Leio, com indisfarçável inveja, que o Produto Interno Americano, o famoso “PIB”, cresceu 4% no ultimo trimestre. Lembro-me de que, pouco tempo atrás, quando estourou a bolha imobiliária, alguns economistas de plantão, talvez ainda saudosos da falida União Soviética, afirmavam que os Estados Unidos, em definitivo, desciam a ladeira do desenvolvimento e talvez o próprio dólar desaparecesse como moeda internacional. Era, segundo diziam, a hora e a vez da China. Pois não foram necessários mais do que cinco anos para que a economia norte-americana voltasse a crescer e o dólar, mais do que nunca, dominasse o cenário financeiro internacional.

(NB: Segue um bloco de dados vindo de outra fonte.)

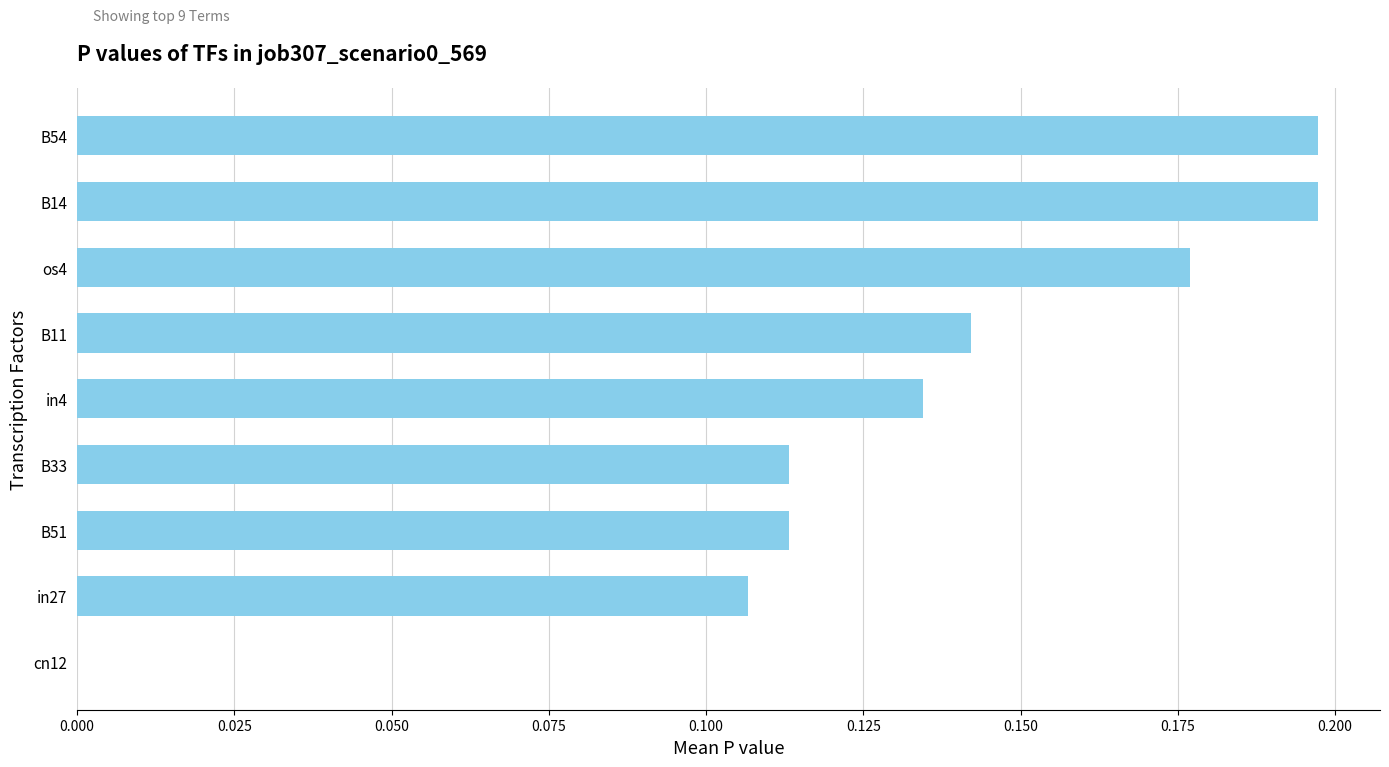

Between B11 and B51, which is larger?

B11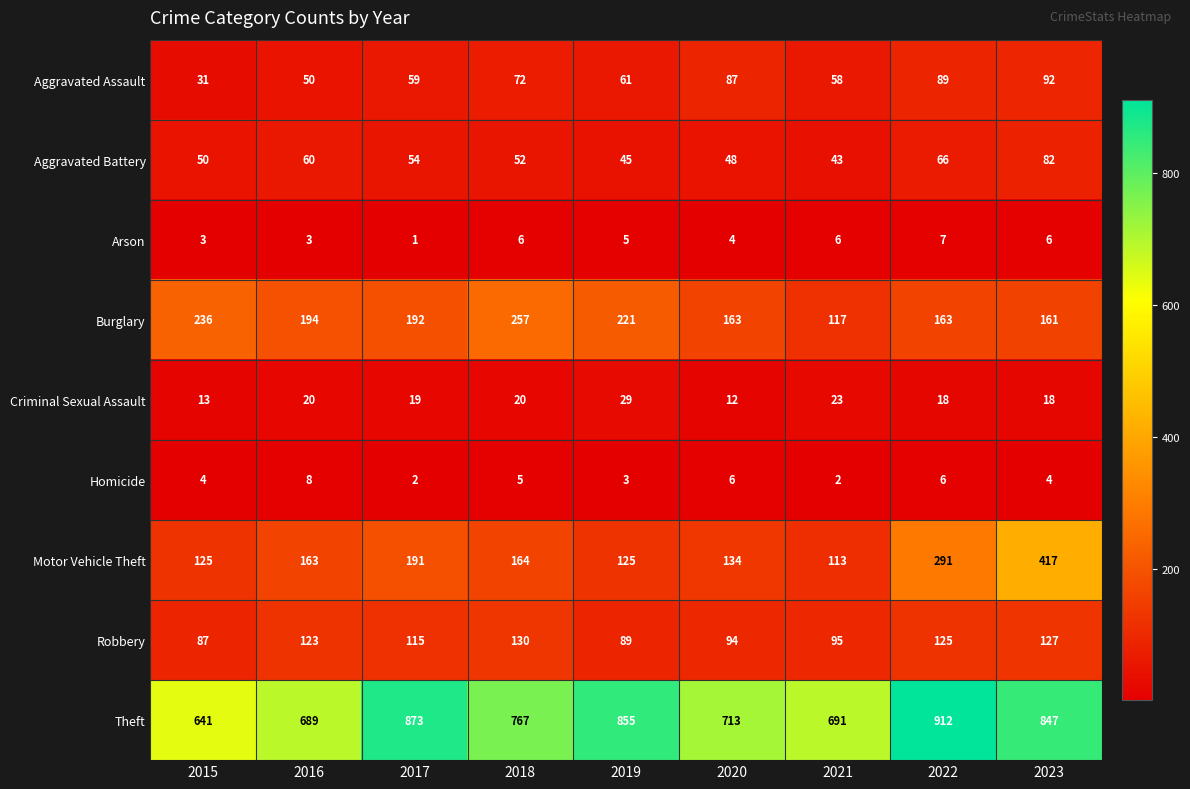

Rank the series by their maximum value, from highest to lowest.

Theft, Motor Vehicle Theft, Burglary, Robbery, Aggravated Assault, Aggravated Battery, Criminal Sexual Assault, Homicide, Arson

Enquanto isso, em nossas paragens, já nem se fala em PIB, o superávit tem o pior resultado em 14 anos, o nível de emprego continua desabando, prevê-se aumento nos alugueres, da energia elétrica e nossa (nossa? Deus me livre!) Presidente vai para inútil reunião na Venezuela, onde se encontrará com Maduros, que acaba de quebrar aquele País e com Cristina, que largou na mão de seu Ministro da Economia a quase impossível missão de livrar a Argentina da situação de “incumprimento”, designação elegante para “moratória”. Segundo os especialistas, essa inadimplência retira a Argentina do acesso ao mercado financeiro internacional, com danosas conseqüências internas. O peso deve sofrer forte desvalorização e o povo portenho viverá dias sombrios. Se vai “sobrar” para o Brasil, (o que é quase certo) só o tempo dirá. E Dª Cristina chama seus credores de “abutres”, só porque eles querem receber o que lhes é devido. Parece Dª Dilma mandando demitir o analista do Banco Santander, que concluiu ser a reeleição danosa para a economia brasileira. Coisas da América Latina!